For banks and ATM deployers who are pivotal to how access to cash is preserved, solutions that ensure effective cash management and logistic while reducing operational costs need to be deployed.
Auriga, a global software provider for the omnichannel banking and payments industry, today celebrated the winning of the “Improving the Costs of Cash White Paper” contest from ATMIA, the leading non-profit trade association representing the entire global ATM industry.
The contest aimed at encouraging the global ATM industry to advocate for the future of cash highlights software, strategies, and other tactics focused on reducing costs and remaining competitive as a payment method.
Auriga submitted and subsequently won the category for its “The Cash Management Crunch Resolved by Auriga” white paper, which addresses cash management optimisation from two directions. On the one hand, WWS Cash Management (Auriga’s multivendor and multichannel solution) helps banks to optimise, anticipate, automate, support, control and report on the entire cash inventory and replenishment process for all entities involved in the cash management process. It defines the standard for end-to-end cash management. On the other hand, Auriga’s deep involvement in ATM pooling initiatives illustrates how ATM fleets can be rationalised to be both more efficient to run and deliver better customer service.
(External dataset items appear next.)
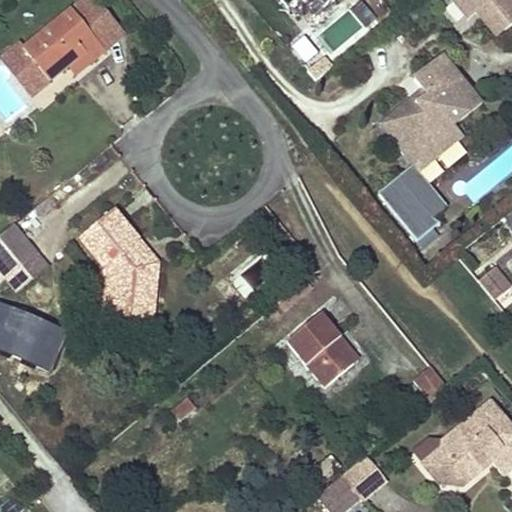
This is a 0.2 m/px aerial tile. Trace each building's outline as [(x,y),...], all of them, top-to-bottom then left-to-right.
[(96,0),(81,0),(69,9),(103,51),(124,34),(96,0)] [(281,0),(289,10),(301,0),(312,0),(322,11),(334,0),(281,0)] [(511,0),(452,0),(469,19),(474,15),(483,8),(504,33),(511,25),(511,0)] [(483,8),(474,15),(495,40),(504,33),(483,8)] [(49,85),(65,72),(83,57),(89,63),(103,51),(69,9),(21,49),(49,85)] [(49,85),(21,49),(5,62),(34,97),(49,85)] [(83,57),(65,72),(70,79),(89,63),(83,57)] [(462,138),(453,127),(480,103),(442,58),(413,81),(422,91),(425,96),(414,106),(409,101),(387,119),(397,131),(388,138),(412,166),(378,195),(418,242),(441,223),(434,221),(406,187),(418,177),(434,162),(462,138)] [(422,91),(409,101),(414,106),(425,96),(422,91)] [(387,119),(378,126),(388,138),(397,131),(387,119)] [(430,185),(445,173),(436,162),(421,175),(430,185)] [(446,211),(418,177),(406,187),(434,221),(446,211)] [(80,238),(106,267),(113,276),(111,300),(154,304),(158,262),(141,260),(133,251),(142,244),(114,210),(80,238)] [(511,231),(511,211),(502,220),(511,231)] [(8,230),(0,236),(0,281),(1,281),(12,294),(41,270),(8,230)] [(158,262),(142,244),(133,251),(141,260),(158,262)] [(113,276),(106,267),(100,272),(105,277),(102,311),(152,316),(154,304),(111,300),(113,276)] [(511,291),(495,272),(479,285),(495,304),(511,291)] [(353,364),(334,342),(341,337),(320,314),(286,343),(322,388),(353,364)] [(341,337),(334,342),(353,364),(358,359),(341,337)] [(448,389),(433,370),(417,383),(433,402),(448,389)] [(195,408),(187,400),(173,413),(181,421),(195,408)] [(441,454),(421,470),(439,490),(444,486),(458,488),(462,492),(477,479),(480,471),(488,464),(502,481),(511,472),(511,432),(489,406),(443,444),(441,454)] [(344,480),(360,500),(363,504),(389,483),(368,460),(344,480)] [(346,511),(360,500),(344,480),(343,479),(318,500),(328,511),(346,511)]
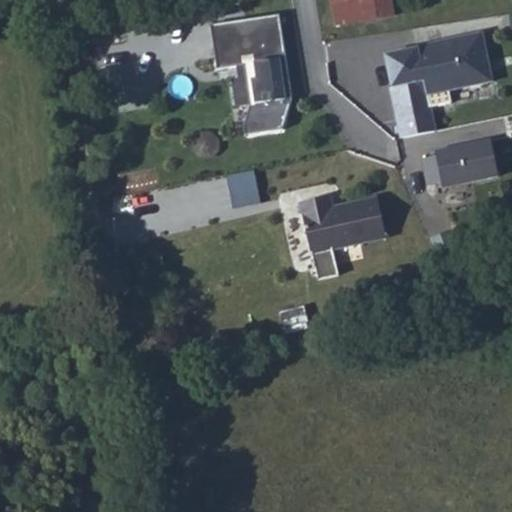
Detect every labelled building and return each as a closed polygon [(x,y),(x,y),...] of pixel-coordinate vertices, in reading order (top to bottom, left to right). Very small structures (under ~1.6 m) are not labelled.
[(400,19),(418,14),(415,0),(355,0),(361,26),(400,19)] [(296,96),(278,12),(210,27),(219,71),(246,65),(254,104),(249,127),(251,135),(289,127),(296,96)] [(511,85),(511,35),(447,47),(448,50),(432,52),(434,67),(418,69),(431,139),(464,133),(459,109),(481,104),(478,92),(511,85)] [(434,67),(432,52),(415,55),(418,69),(434,67)] [(511,182),(511,143),(462,153),(464,158),(449,161),(451,174),(466,171),(468,185),(469,190),(511,182)] [(234,207),(263,201),(257,168),(228,173),(234,207)] [(453,188),(468,185),(466,171),(451,174),(453,188)] [(356,254),(413,243),(405,198),(361,206),(358,198),(327,203),(341,282),(361,279),(356,254)]
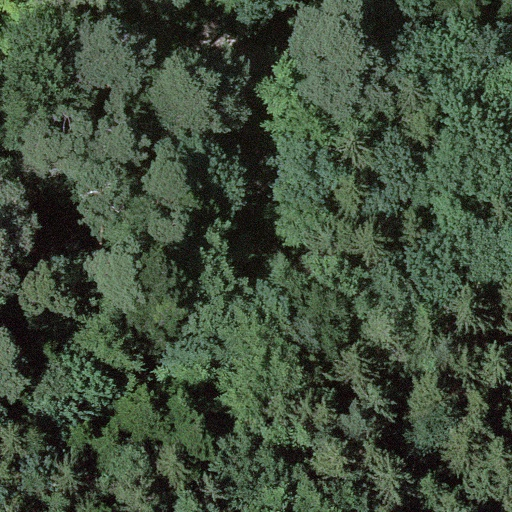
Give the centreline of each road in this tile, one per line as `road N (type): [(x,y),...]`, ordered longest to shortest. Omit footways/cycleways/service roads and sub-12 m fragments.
road 1 (track): [(0,439),(211,384),(246,354),(263,325),(272,250),(255,59),(0,102)]
road 2 (track): [(511,24),(255,59)]
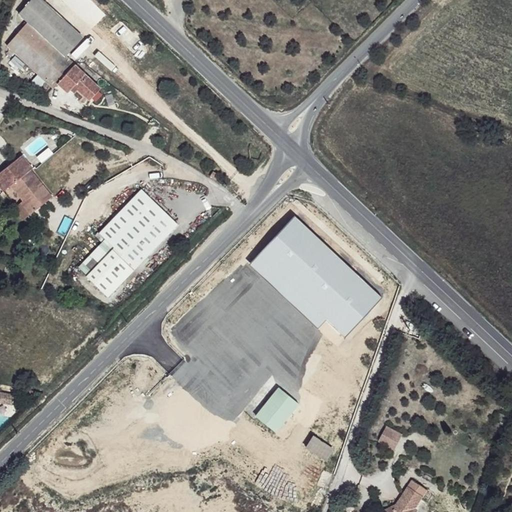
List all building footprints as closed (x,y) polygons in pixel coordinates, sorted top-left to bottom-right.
[(79,31),(30,0),(25,0),(14,19),(21,25),(66,52),(79,31)] [(66,52),(21,25),(5,51),(53,83),(59,78),(72,57),(66,52)] [(106,79),(72,57),(59,78),(72,87),(77,79),(98,92),(106,79)] [(479,131),(466,126),(463,133),(477,139),(479,131)] [(0,165),(0,186),(10,180),(29,165),(18,151),(0,165)] [(30,209),(48,193),(29,165),(10,180),(20,194),(30,209)] [(20,194),(10,180),(0,186),(0,190),(4,196),(8,203),(20,194)] [(180,224),(142,189),(99,236),(105,242),(114,251),(89,277),(109,298),(180,224)] [(20,194),(8,203),(20,217),(30,209),(20,194)] [(382,297),(295,216),(249,265),(318,329),(326,320),(345,337),(382,297)] [(79,267),(89,277),(114,251),(105,242),(79,267)] [(199,289),(141,346),(149,354),(207,297),(199,289)] [(298,404),(278,389),(256,417),(276,432),(298,404)] [(15,395),(0,392),(0,403),(12,405),(15,395)] [(396,448),(402,431),(384,424),(377,441),(396,448)] [(314,436),(307,447),(326,460),(333,449),(314,436)] [(428,484),(412,474),(399,495),(382,504),(386,511),(428,511),(416,503),(428,484)]
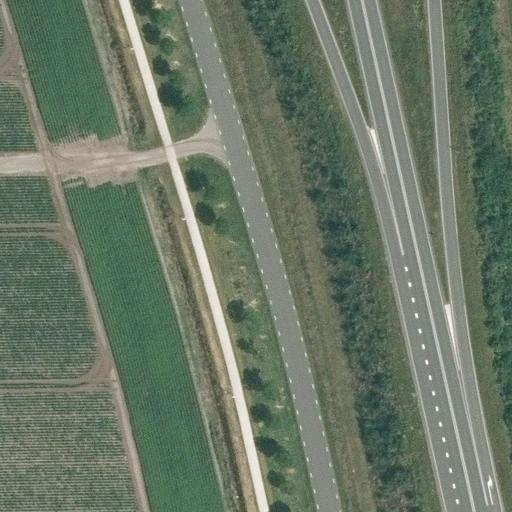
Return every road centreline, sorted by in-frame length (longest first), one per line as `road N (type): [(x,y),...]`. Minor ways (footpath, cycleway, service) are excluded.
road 1 (tertiary): [(326,511),(281,305),(189,0)]
road 2 (trunk): [(444,375),(458,304),(434,0)]
road 3 (track): [(229,132),(133,161),(0,164)]
road 4 (trunk): [(444,375),(398,172)]
road 5 (trunk): [(311,0),(360,131),(398,172)]
road 6 (trunk): [(398,172),(360,0)]
road 7 (trunk): [(473,511),(444,375)]
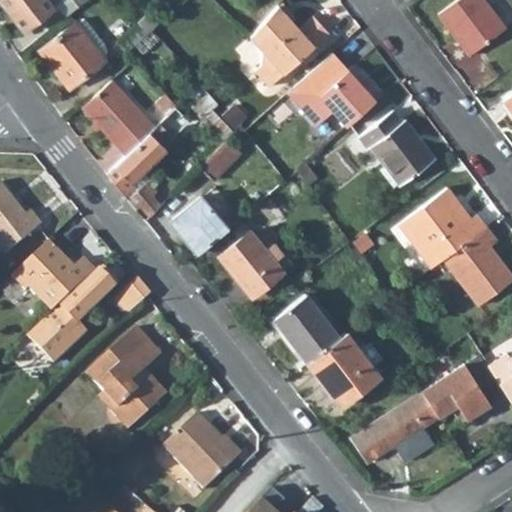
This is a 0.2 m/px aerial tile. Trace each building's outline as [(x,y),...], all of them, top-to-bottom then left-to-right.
[(55,0),(0,0),(22,30),(53,6),(51,3),(55,0)] [(291,18),(294,15),(282,0),(278,4),(291,18)] [(483,0),(452,0),(436,12),(468,54),(504,27),(483,0)] [(278,4),(277,3),(250,34),(249,36),(261,49),(260,63),(253,69),(268,85),(327,31),(311,13),(297,26),(291,18),(278,4)] [(92,6),(84,12),(91,20),(98,14),(92,6)] [(159,21),(149,11),(116,41),(125,51),(127,49),(151,28),(159,21)] [(76,22),(74,20),(38,49),(68,87),(104,57),(101,53),(106,49),(102,42),(82,17),(76,22)] [(356,79),(346,68),(331,51),(285,92),(314,124),(331,110),(345,125),(380,95),(369,83),(364,87),(356,79)] [(364,87),(369,83),(362,74),(356,79),(364,87)] [(124,154),(154,125),(111,78),(80,106),(93,120),(99,127),(124,154)] [(216,102),(204,88),(199,81),(187,92),(196,102),(191,107),(202,118),(202,117),(214,130),(208,135),(217,145),(225,137),(232,130),(211,108),(216,102)] [(511,89),(501,97),(511,112),(511,89)] [(175,105),(164,92),(154,101),(165,114),(174,106),(175,105)] [(174,106),(165,114),(154,125),(124,154),(105,172),(144,220),(164,199),(151,186),(155,183),(150,177),(149,178),(140,169),(164,147),(162,145),(187,120),(174,106)] [(401,120),(391,108),(357,134),(366,146),(369,143),(399,184),(433,158),(404,118),(401,120)] [(99,127),(93,120),(89,123),(95,130),(99,127)] [(239,150),(225,137),(217,145),(199,164),(212,178),(239,150)] [(24,213),(0,183),(0,247),(4,253),(40,223),(29,209),(24,213)] [(431,266),(442,258),(485,225),(475,212),(469,217),(446,186),(398,221),(431,266)] [(220,219),(200,194),(169,219),(196,251),(227,227),(245,212),(237,202),(222,214),(223,216),(220,219)] [(238,237),(249,228),(243,221),(232,229),(238,237)] [(485,225),(442,258),(477,303),(511,277),(511,275),(492,249),(489,251),(485,247),(488,244),(495,239),(485,225)] [(256,237),(249,228),(238,237),(216,254),(249,295),(282,269),(264,247),(256,237)] [(353,240),(360,250),(371,242),(364,232),(353,240)] [(264,247),(274,239),(269,233),(262,233),(256,237),(264,247)] [(72,266),(47,240),(10,275),(24,290),(27,287),(50,311),(93,268),(81,257),(72,266)] [(115,283),(101,267),(50,311),(25,334),(51,362),(84,331),(75,321),(115,283)] [(150,293),(136,276),(110,300),(125,315),(147,295),(150,293)] [(338,336),(304,292),(272,316),(305,360),(338,336)] [(389,320),(399,312),(389,300),(379,307),(389,320)] [(160,353),(135,325),(86,371),(103,390),(115,403),(110,408),(128,428),(166,393),(144,368),(160,353)] [(338,336),(305,360),(338,404),(378,375),(345,331),(338,336)] [(506,351),(486,363),(511,403),(511,353),(508,355),(506,351)] [(463,362),(421,389),(437,414),(450,406),(460,421),(489,403),(480,387),(493,379),(477,353),(463,362)] [(383,392),(390,403),(400,397),(393,386),(383,392)] [(421,389),(349,435),(365,461),(437,414),(421,389)] [(115,403),(103,390),(98,395),(110,408),(115,403)] [(220,437),(196,411),(161,443),(203,487),(237,455),(220,437)] [(240,452),(223,434),(220,437),(237,455),(240,452)] [(317,511),(322,507),(312,496),(296,511),(317,511)]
In response to the ATMIA “Cost of Cash” win, Auriga’s founder and CEO, Vincenzo Fiore, comments, “It is an honour to be recognised by ATMIA for our white paper. Keeping ATM networks supplied with the cash customers need has been no easy task for years and is our industry’s top priority. The challenges faced range from knotty problems about logistics to risk, from manpower to cost of cash. Banks and ATM operators, who are pivotal to how access to cash is preserved, must therefore ensure their operating strategies prioritise efficient, nimble, highly scalable, and continuously available service channels, both physically and digitally. Otherwise, it will leave consumers feeling excluded from banking services, which will ultimately reduce the quality of customer service.”